→ **Work order**
Take the data that sits below and write it out again exactly.

→ **Records to use**
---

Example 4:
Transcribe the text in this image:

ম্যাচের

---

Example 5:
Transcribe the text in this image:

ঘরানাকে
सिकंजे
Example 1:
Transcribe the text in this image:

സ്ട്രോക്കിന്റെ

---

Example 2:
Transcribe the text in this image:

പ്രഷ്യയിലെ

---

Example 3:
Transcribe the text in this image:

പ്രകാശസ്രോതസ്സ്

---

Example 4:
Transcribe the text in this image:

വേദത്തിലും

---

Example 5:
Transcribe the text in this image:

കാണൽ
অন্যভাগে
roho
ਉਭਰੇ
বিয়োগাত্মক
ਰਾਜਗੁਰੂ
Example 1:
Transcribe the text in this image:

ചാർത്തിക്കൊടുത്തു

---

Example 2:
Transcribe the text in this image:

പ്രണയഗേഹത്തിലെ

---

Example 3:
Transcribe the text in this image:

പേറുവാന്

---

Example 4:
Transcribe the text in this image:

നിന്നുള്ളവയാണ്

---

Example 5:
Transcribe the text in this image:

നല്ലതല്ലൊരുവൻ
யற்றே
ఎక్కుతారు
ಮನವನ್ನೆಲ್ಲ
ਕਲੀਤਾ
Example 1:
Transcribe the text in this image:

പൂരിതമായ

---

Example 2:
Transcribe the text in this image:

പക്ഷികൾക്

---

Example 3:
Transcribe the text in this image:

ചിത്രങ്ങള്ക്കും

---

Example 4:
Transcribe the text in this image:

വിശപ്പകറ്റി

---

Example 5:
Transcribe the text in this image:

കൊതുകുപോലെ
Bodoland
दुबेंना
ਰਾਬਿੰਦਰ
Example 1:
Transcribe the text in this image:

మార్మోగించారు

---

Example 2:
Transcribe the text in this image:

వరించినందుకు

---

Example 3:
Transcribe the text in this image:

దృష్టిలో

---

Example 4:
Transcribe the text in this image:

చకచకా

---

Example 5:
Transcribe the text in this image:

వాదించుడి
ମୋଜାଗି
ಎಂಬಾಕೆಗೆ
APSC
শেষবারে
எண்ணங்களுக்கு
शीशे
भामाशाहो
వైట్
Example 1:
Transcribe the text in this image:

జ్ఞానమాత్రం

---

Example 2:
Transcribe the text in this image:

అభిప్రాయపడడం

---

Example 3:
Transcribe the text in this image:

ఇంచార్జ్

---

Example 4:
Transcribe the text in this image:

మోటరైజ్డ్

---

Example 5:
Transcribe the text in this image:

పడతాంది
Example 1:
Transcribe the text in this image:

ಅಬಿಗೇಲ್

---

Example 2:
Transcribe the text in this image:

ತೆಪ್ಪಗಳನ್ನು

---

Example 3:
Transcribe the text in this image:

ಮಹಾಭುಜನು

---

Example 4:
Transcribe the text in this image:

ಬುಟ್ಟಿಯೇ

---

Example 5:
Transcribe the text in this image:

→ **Answer to the problem**
---

Example 4:
Transcribe the text in this image:

ম্যাচের

---

Example 5:
Transcribe the text in this image:

ঘরানাকে
सिकंजे
Example 1:
Transcribe the text in this image:

സ്ട്രോക്കിന്റെ

---

Example 2:
Transcribe the text in this image:

പ്രഷ്യയിലെ

---

Example 3:
Transcribe the text in this image:

പ്രകാശസ്രോതസ്സ്

---

Example 4:
Transcribe the text in this image:

വേദത്തിലും

---

Example 5:
Transcribe the text in this image:

കാണൽ
অন্যভাগে
roho
ਉਭਰੇ
বিয়োগাত্মক
ਰਾਜਗੁਰੂ
Example 1:
Transcribe the text in this image:

ചാർത്തിക്കൊടുത്തു

---

Example 2:
Transcribe the text in this image:

പ്രണയഗേഹത്തിലെ

---

Example 3:
Transcribe the text in this image:

പേറുവാന്

---

Example 4:
Transcribe the text in this image:

നിന്നുള്ളവയാണ്

---

Example 5:
Transcribe the text in this image:

നല്ലതല്ലൊരുവൻ
யற்றே
ఎక్కుతారు
ಮನವನ್ನೆಲ್ಲ
ਕਲੀਤਾ
Example 1:
Transcribe the text in this image:

പൂരിതമായ

---

Example 2:
Transcribe the text in this image:

പക്ഷികൾക്

---

Example 3:
Transcribe the text in this image:

ചിത്രങ്ങള്ക്കും

---

Example 4:
Transcribe the text in this image:

വിശപ്പകറ്റി

---

Example 5:
Transcribe the text in this image:

കൊതുകുപോലെ
Bodoland
दुबेंना
ਰਾਬਿੰਦਰ
Example 1:
Transcribe the text in this image:

మార్మోగించారు

---

Example 2:
Transcribe the text in this image:

వరించినందుకు

---

Example 3:
Transcribe the text in this image:

దృష్టిలో

---

Example 4:
Transcribe the text in this image:

చకచకా

---

Example 5:
Transcribe the text in this image:

వాదించుడి
ମୋଜାଗି
ಎಂಬಾಕೆಗೆ
APSC
শেষবারে
எண்ணங்களுக்கு
शीशे
भामाशाहो
వైట్
Example 1:
Transcribe the text in this image:

జ్ఞానమాత్రం

---

Example 2:
Transcribe the text in this image:

అభిప్రాయపడడం

---

Example 3:
Transcribe the text in this image:

ఇంచార్జ్

---

Example 4:
Transcribe the text in this image:

మోటరైజ్డ్

---

Example 5:
Transcribe the text in this image:

పడతాంది
Example 1:
Transcribe the text in this image:

ಅಬಿಗೇಲ್

---

Example 2:
Transcribe the text in this image:

ತೆಪ್ಪಗಳನ್ನು

---

Example 3:
Transcribe the text in this image:

ಮಹಾಭುಜನು

---

Example 4:
Transcribe the text in this image:

ಬುಟ್ಟಿಯೇ

---

Example 5:
Transcribe the text in this image:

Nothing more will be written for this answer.